Working From Home: The WPA Card Catalog
Much of our work at the Indiana Archives and Records Administration requires access to original state records, and can’t be done from home. Tasks like repairing Civil War documents, researching historic mental health records, digitizing documents, and accessioning new transfers to the Archives will have to wait until we can return. Our Imaging Lab also uses specialized equipment that can’t exactly be installed in someone’s home office.
It’s disappointing to put these functions on hold, but we are also trying to seize this opportunity to complete long-awaited projects. One of the first things to come to mind was transcribing the WPA Card Index.
The WPA Card index is a collection of over 400,000 cards which point to individual name entries in the Indiana Archives’ collection. The card index was created using Works Progress Administration (WPA) labor. Indexing began in December 1936 and was completed in late summer of 1938.
The WPA workers went through all of the records in the custody of the Archives at the time, dated 1850 and earlier, and created a card for every name they found. For example, they went through each Supreme Court Order Book and created a card each time they saw a personal name on the page. The cards are color-coded and use alpha-numeric codes to point back to the correct book and page. Some of the records they indexed include Supreme and Territorial Court records, land records, Auditor of State records documenting the creation of the canals and railroads, and military records.
The WPA Card Index lives in a large card catalog in the Archives’ stacks area. Our archivists use it for research, but with over 400,000 cards, it isn’t exactly browseable. Currently, the card index is most useful for researching known names. For example, we can open the “B” drawer and quickly find over 40 references to John Badollet, one of Indiana’s founding fathers. Badollet’s name (spelled five different ways!) was indexed in Territorial Court records, Supreme Court records, land records, and Auditor records.
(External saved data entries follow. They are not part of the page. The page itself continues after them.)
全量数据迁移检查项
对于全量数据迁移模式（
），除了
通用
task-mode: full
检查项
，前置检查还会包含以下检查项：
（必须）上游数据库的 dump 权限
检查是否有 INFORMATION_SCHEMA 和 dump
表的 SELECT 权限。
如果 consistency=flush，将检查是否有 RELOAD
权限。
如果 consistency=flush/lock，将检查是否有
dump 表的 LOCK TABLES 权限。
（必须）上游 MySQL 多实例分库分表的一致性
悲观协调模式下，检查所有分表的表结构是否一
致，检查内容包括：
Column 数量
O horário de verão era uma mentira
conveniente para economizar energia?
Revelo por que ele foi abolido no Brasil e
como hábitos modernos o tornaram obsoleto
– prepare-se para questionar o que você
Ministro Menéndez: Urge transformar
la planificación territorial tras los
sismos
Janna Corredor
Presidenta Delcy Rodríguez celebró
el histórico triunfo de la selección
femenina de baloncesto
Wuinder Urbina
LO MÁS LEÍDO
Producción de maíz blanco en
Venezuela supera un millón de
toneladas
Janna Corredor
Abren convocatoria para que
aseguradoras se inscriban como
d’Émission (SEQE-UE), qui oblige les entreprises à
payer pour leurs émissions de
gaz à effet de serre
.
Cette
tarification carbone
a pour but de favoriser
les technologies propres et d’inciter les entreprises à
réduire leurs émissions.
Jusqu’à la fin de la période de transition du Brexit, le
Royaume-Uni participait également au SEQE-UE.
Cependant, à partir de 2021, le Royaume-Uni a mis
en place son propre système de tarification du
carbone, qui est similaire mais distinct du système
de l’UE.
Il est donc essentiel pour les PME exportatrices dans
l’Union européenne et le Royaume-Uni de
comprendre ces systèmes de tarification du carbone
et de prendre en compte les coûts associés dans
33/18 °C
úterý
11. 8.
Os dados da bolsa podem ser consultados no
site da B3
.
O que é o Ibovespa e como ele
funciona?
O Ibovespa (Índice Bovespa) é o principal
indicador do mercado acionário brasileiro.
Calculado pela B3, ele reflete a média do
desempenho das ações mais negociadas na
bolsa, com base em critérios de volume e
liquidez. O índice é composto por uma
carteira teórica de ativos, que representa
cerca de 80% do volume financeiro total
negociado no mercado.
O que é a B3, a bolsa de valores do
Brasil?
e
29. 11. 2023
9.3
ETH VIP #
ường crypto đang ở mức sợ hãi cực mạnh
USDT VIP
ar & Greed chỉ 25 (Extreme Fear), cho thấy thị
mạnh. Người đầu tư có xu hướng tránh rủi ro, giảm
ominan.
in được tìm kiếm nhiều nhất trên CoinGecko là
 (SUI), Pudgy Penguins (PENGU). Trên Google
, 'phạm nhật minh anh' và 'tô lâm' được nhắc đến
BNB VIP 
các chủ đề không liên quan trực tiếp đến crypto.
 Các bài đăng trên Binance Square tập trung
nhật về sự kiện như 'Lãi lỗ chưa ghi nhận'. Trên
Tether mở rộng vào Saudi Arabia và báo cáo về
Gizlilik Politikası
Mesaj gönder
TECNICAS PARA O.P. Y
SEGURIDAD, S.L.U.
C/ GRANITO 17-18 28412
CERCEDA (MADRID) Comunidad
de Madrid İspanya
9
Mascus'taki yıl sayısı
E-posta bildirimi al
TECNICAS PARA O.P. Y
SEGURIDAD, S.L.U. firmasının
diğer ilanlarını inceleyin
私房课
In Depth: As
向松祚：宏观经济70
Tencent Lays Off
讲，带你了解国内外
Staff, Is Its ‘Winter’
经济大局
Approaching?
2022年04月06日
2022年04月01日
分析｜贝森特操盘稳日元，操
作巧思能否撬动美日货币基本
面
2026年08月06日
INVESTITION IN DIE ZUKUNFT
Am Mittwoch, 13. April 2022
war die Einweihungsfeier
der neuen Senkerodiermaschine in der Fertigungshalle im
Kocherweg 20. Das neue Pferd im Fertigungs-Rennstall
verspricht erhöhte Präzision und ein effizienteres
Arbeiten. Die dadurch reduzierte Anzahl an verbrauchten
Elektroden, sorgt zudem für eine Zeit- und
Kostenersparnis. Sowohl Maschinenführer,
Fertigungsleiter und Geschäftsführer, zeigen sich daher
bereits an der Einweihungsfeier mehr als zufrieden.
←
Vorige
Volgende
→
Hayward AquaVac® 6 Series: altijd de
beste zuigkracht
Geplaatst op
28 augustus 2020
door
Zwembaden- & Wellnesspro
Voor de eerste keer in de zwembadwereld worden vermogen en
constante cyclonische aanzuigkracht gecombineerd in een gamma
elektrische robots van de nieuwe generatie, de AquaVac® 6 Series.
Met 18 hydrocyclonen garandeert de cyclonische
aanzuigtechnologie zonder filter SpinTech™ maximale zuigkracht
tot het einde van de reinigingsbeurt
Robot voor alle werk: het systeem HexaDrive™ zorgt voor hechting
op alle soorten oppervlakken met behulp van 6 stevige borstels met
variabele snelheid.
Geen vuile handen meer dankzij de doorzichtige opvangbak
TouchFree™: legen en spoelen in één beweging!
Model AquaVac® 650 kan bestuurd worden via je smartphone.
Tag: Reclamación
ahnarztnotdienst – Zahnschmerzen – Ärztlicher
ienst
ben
Once we’ve transcribed the index, it will be much easier for our patrons to see if their ancestors or research subjects are included in the index. The index is especially useful for locating Native American names, which often varied in spelling, depending on the clerk who wrote the document, and were written phonetically. The Auditor records name many Native American as well as early settlers who may not have completed land purchases and do not appear in any other index.